The students who graduated
The students who graduated

Ridge Church School holds 65th Speech and Prize Giving Day, Passing Out ceremony

The Ridge Church School in Accra has celebrated its 65th Speech and Prize Giving Day, as well as, a Passing Out ceremony with a call on all stakeholders to help in the character building and discipline of children.

Speaking at the event, which was held on Saturday, November 19, 2022 at the school’s premises, a Judge of the High Court, Justice Mrs Afia Serwah Asare-Botwe, expressed the concern that “discipline is becoming more and more distant from our society by the day.”


The school choir marching to the event grounds

Worrying situation

For her, indiscipline and disrespect for authority, is becoming more and more in our society, saying “the unfortunate truth is that if we persist on the tangent we are headed, the society will be impossible to live in, with jungle justice and survival of the fittest being the order of the day.”

Speaking on the theme for the event, “Discipline and character building lead to success”, Mrs Asare-Botwe explained that it is discipline that makes any professional or worker able to achieve any mark or distinguish himself or herself.

Justice Mrs Afia Serwah Asare-Botwe seated 2nd left with some dignitaries at the event, including the Chief of Staff at the Office of the President, Madam Frema Osei Opare (2nd right)

She added, “Discipline is a must if any institution will succeed in anything, observing that the school environment is particularly critical for both management and parents to collaborate in the discipline of the pupils.

“No matter what qualification one has and systems a school will have in place, there is no way a lack of discipline will bring about any achievement,” Mrs Asare-Botwe noted.

For her, it is important for both parents and teachers not to fail to discipline children, saying “we must note that we are setting our children up for failure in future if we fail to discipline them.”

She stressed that being disciplined or punished for being in breach of the proper rules and regulation does not mean that the person meting out the sanction or punishment “is a bad person, or does not like the person being punished.”

Rather, she explained, people are disciplined “to deter the person in the wrong as well as anyone who would copy the bad behaviour” having in mind that sanctions or punishment will be handed down.

Parents’s role

Mrs Asare-Botwe expressed the worry any person who is not disciplined is difficult to like and get on with, encouraging parents in particular, to contribute greatly to the disciplining of children.

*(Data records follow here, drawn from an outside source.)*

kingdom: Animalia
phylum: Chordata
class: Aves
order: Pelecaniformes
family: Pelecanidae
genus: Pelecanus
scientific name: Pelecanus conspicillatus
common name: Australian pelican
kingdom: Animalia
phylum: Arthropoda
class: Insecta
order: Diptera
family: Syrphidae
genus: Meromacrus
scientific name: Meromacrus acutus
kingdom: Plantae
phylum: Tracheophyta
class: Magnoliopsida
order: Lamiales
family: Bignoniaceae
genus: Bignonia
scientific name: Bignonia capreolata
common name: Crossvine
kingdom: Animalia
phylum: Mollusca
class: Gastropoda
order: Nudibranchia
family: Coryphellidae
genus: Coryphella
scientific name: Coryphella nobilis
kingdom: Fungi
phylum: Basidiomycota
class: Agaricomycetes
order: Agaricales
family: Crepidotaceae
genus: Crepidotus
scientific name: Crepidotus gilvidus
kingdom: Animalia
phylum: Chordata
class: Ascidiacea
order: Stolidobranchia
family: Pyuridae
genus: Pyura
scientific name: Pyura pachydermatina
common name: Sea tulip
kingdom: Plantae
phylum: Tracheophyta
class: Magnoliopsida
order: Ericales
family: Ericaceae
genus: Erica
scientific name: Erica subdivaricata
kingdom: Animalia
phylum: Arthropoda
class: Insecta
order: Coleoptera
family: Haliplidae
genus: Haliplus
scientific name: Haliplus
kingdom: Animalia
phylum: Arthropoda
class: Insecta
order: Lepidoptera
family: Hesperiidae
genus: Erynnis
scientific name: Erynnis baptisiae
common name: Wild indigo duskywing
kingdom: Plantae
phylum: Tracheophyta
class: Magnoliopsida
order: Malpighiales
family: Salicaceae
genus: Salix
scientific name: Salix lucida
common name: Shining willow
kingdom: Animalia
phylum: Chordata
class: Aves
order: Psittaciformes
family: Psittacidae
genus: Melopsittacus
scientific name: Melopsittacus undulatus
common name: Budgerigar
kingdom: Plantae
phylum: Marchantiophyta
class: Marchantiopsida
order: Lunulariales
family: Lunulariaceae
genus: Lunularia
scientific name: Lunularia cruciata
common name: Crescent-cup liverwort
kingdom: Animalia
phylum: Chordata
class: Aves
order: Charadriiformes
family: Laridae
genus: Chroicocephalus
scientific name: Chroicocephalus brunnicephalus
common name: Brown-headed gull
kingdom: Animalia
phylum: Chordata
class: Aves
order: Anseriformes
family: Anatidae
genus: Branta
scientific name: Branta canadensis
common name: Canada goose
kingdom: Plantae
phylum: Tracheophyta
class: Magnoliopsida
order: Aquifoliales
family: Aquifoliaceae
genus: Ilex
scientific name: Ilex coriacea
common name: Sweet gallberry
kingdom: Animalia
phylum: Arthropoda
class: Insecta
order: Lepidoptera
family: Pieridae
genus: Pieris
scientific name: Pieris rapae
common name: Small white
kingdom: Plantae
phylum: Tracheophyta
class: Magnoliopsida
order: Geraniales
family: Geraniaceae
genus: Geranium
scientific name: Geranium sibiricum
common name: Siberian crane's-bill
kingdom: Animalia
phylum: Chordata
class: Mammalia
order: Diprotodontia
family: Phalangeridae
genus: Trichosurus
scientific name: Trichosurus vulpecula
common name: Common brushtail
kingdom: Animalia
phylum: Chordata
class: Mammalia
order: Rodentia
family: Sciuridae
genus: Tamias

“The adage that charity begins at home cannot be truer where discipline is concerned…it is the duty of parents to instill discipline and principles in their children even before they start schooling,” she stated.

She was of the view that children “must be used to being properly directed such that whenever some other person sets out to correct them, they will not find it unusual.”

She added that whatever other discipline the school, church or other person may hand down to children should only be supplementary to what the home has already started from foundation.

Mrs Asare-Botwe, therefore, admonished the graduating students as well as the continuing students to be guided by the principles of discipline, such as punctuality, diligence, being in the right place and at the right time, doing the right thing all the time, whether one is being supervised or not.


The Guest of Honour for the event, Madam Frema Osei Opare, the Chief of Staff at the Office of the President, said indiscipline and bad character threaten any meaningful academic work, especially in the school environment.

She therefore commended the leadership of the school and the teachers for over the years, producing disciplined graduates.

For her, discipline and good character were the bedrock of any successful academic journey, hence encouraging the graduating students to always remember the training they have received from the school.

Brighter future

The Headmistress of the school, Mrs Nana Ama Acheampomaa Badasu, in her report, expressed her gratitude to the various stakeholders of the school for their contributions to the enviable records of the school so far.

Madam Frema Osei Opare, the Chief of Staff at the Office of the President speaking at the event

She said in 2021, the school presented 91 candidates, comprising 50 boys and 41 girls for the BECE, pointing out that “over 80% of our candidates obtained grades 1,2 or three in five subjects.”

She expressed the hope that the school’s 2022 batch will produce much better results in the BECE.


Mrs Badasu advised the graduating students to see the event as “a stepping stone to attain greater heights.”


She further admonished the students to live their lives with integrity and not give in to peer pressure or to try to be something they are not.

“It is still possible to make a difference. Depend on God and acknowledge Him in all your endeavours,” she stressed.

She again encouraged the graduating students to keep in contact with their colleagues as they moved on in life.


The 65th Speech and Prize Giving Day and Passing Out ceremony was used to honour deserving teacher, past students and pupils in the school for distinguishing themselves.